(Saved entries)
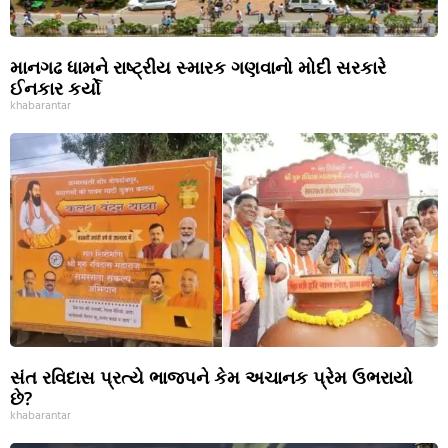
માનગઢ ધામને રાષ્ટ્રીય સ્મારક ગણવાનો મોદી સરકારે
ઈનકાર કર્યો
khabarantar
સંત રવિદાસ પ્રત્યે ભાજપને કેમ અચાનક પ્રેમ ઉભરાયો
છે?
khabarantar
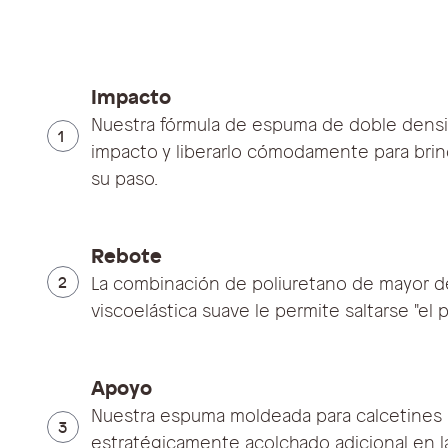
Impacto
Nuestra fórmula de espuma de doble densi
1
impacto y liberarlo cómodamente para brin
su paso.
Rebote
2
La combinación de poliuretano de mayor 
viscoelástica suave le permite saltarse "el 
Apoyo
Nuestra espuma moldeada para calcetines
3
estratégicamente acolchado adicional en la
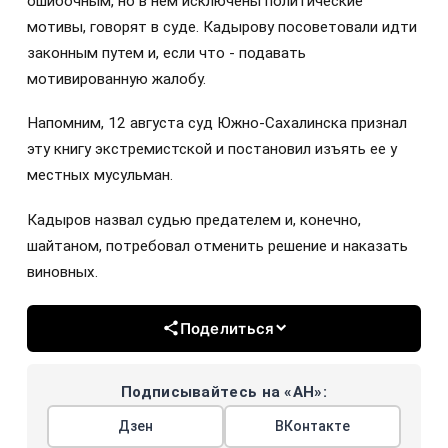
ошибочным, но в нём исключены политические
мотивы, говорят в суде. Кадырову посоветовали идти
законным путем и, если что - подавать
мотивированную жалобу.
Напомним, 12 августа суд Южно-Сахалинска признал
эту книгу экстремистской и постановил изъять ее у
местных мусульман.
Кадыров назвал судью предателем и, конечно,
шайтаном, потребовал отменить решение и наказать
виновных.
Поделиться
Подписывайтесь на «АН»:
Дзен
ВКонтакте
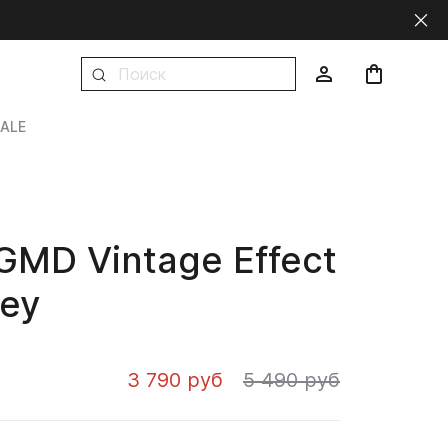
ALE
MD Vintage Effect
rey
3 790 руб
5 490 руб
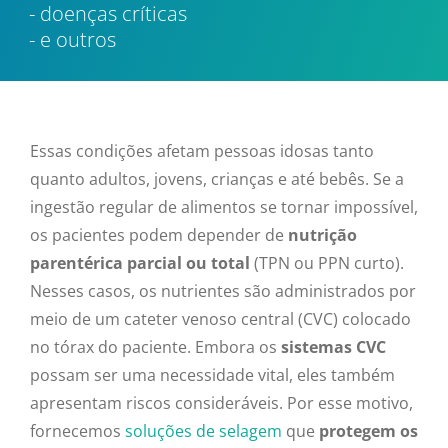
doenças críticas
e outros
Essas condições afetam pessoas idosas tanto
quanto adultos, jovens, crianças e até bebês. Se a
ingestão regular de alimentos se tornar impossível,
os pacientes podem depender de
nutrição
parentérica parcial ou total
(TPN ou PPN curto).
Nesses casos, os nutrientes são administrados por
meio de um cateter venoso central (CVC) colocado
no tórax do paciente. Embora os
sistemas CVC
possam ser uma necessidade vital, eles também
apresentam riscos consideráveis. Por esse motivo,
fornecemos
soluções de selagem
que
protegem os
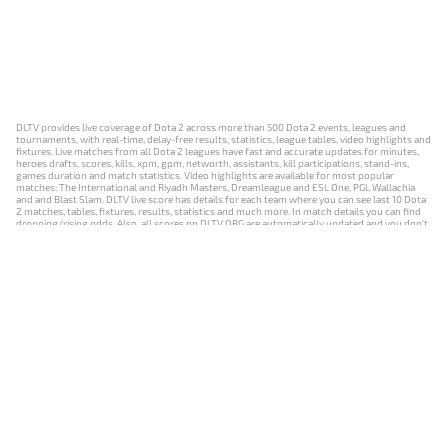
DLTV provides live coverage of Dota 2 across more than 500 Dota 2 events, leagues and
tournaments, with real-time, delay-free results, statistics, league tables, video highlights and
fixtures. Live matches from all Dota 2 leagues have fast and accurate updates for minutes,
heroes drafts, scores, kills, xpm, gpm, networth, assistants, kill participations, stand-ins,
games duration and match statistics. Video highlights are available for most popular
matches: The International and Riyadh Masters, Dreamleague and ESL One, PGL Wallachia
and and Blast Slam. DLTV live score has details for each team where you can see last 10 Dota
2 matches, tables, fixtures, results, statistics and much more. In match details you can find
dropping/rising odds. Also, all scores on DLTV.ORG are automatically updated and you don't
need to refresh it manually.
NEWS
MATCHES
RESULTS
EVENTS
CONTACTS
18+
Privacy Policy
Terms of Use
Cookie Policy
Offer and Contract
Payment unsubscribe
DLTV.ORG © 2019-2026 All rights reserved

## [YOUR OBJECTIVE]
Please copy out the records above, starting at the top and ending with the line that contains "estratégicamente acolchado adicional en la", and include that line. Leave out the pictures.

## [EXPECTED ANSWER]
માનગઢ ધામને રાષ્ટ્રીય સ્મારક ગણવાનો મોદી સરકારે
ઈનકાર કર્યો
khabarantar
સંત રવિદાસ પ્રત્યે ભાજપને કેમ અચાનક પ્રેમ ઉભરાયો
છે?
khabarantar
Impacto
Nuestra fórmula de espuma de doble densi
1
impacto y liberarlo cómodamente para brin
su paso.
Rebote
2
La combinación de poliuretano de mayor 
viscoelástica suave le permite saltarse "el 
Apoyo
Nuestra espuma moldeada para calcetines
3
estratégicamente acolchado adicional en la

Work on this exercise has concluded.